Stockholm - Rentiere mit leuchtenden Kronengeweihen auf den Köpfen, das ist selbst kurz vor Weihnachten ungewöhnlich. Doch in Nordfinnland gibt es gleich 500 davon. Die Tiere leben alle in der Nähe des Ortes Rovaniemi und sollen Unfälle vermeiden.

Insgesamt gibt es rund 200 000 Rentiere in den finnischen Gebieten Lapplands.

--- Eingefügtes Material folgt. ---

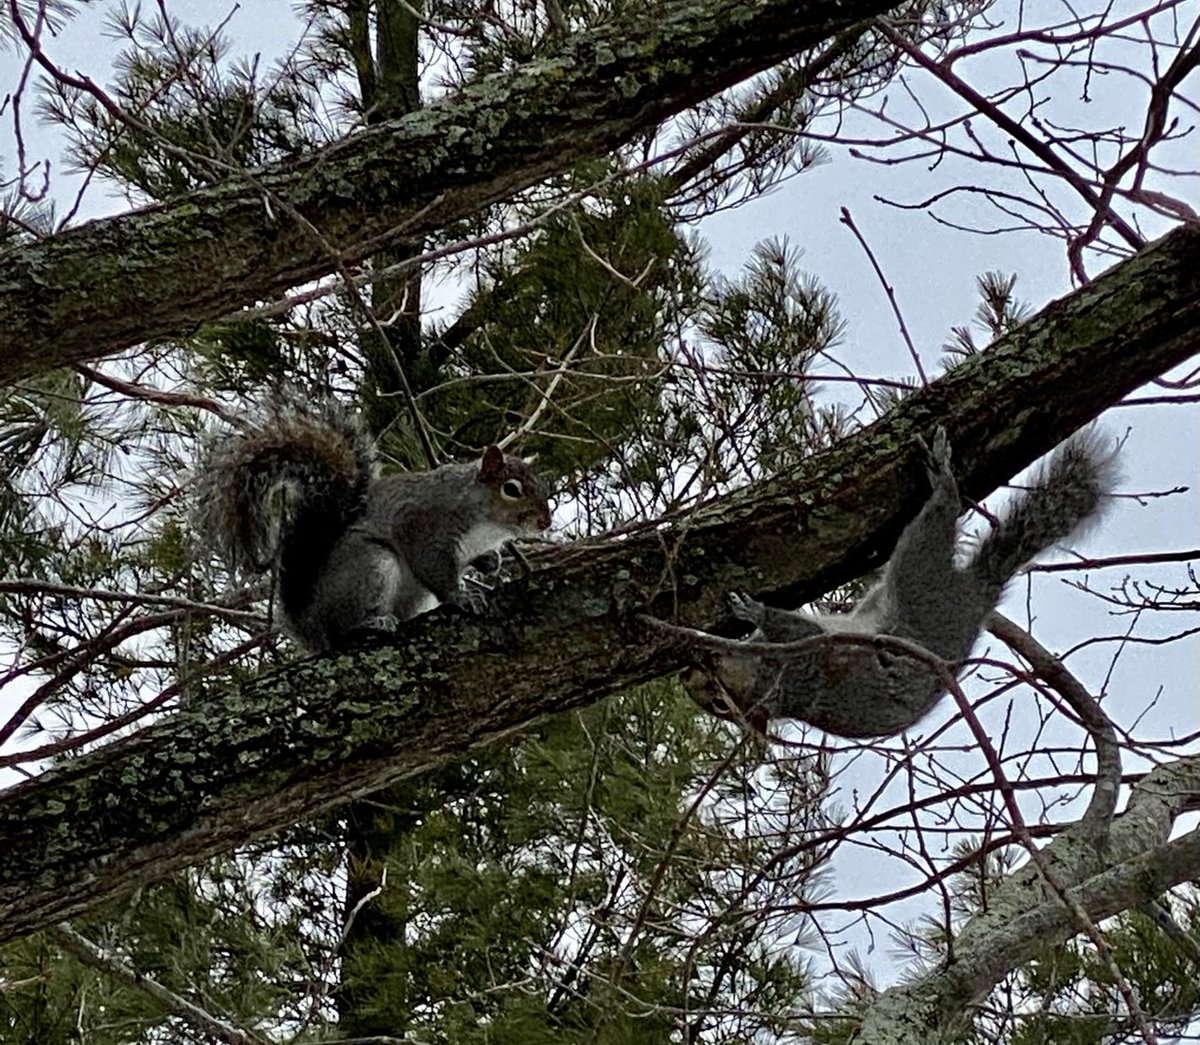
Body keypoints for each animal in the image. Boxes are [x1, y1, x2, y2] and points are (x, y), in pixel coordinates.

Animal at [195, 396, 552, 652]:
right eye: (511, 489)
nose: (545, 521)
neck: (486, 524)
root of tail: (314, 627)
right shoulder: (425, 525)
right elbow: (434, 568)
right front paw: (460, 596)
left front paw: (491, 562)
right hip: (372, 565)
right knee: (346, 627)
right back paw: (371, 624)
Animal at [681, 428, 1118, 738]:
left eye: (719, 701)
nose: (687, 674)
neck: (769, 680)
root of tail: (976, 596)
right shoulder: (802, 660)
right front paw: (751, 611)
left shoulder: (801, 656)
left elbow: (797, 630)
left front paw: (752, 611)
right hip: (918, 574)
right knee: (936, 522)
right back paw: (944, 486)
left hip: (913, 577)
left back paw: (942, 482)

Der jährliche Umsatz durch Fleisch, Leder, Fell oder den Tourismus liege bei insgesamt rund 860 Millionen Euro (1 Milliarde Franken), erklärt Anne Ollila vom Rentierzuchtverband. Weil es so viele Rentiere gibt, kommt es selbst im eher dünn besiedelten Lappland häufig zu Verkehrsunfällen. Laut Statistik sind im Jahr 3000 bis 5000 Straßenunfällen auf Rentiere zurückzuführen.

Also hatte der Rentierzuchtverband die Idee mit den leuchtenden Geweihen. „Wir haben schon im Oktober begonnen, die Geweihe der 500 Rentiere mit Leuchtfarbe zu bemalen. Wir sind da, meines Wissens, die Einzigen weltweit“, sagt Mitarbeiterin Anne Ollila stolz. Wobei derzeit nur die Weibchen im Dunklen leuchten. Denn nur sie tragen auch im Winter ihre Geweihe. Während einer ersten Testphase mit rund 20 Tieren stellten die Rentierzüchter fest, dass die Vierbeiner frühzeitig gut sichtbar werden, wenn sie sich auf eine Landstraße verirren.

Die Sorge von Tierschützern, dass Rentiere mit leuchtendem Geweih wegen ihrer Andersartigkeit aus der Gemeinschaft ausgeschlossen werden könnten, habe sich im Versuch als unbegründet erwiesen. Zudem hat der Züchterverband festgestellt, dass hungrige Wölfe und Bären im finnischen Wald auf die optische Veränderung ihrer potentiellen Opfer nicht mit vermehrten Angriffen reagieren. „Wir vermuten, die Tiere nehmen die Leuchtfarbe gar nicht wahr“, meint Ollila.

Dennoch ist die Idee, Tiere zum Leuchten zu bringen, nicht ganz neu. Erst im April 2013 erregten Genforscher aus Uruguay Aufsehen, die leuchtende Schafe entwickelten, die dem Hirten die Arbeit erleichtern sollten. Die Tiere wurden mit dem phosphoreszierenden Erbgut von Quallen angereichert.

Den finnische Farbstoff, der ursprünglich für Jacken und Fahrräder entwickelt wurde, stammt von der schwedischen Firma Trackinvest. Und die wittert jetzt ein deutlich größeres Potenzial: Sollte der Pilotversuch zum Erfolg werden, stellt man sich bei Trackinvest bereits vor, demnächst auch das Wild in Mitteleuropa zum Leuchten zu bringen, um hierzulande Unfälle mit Wildtieren zu verhindern.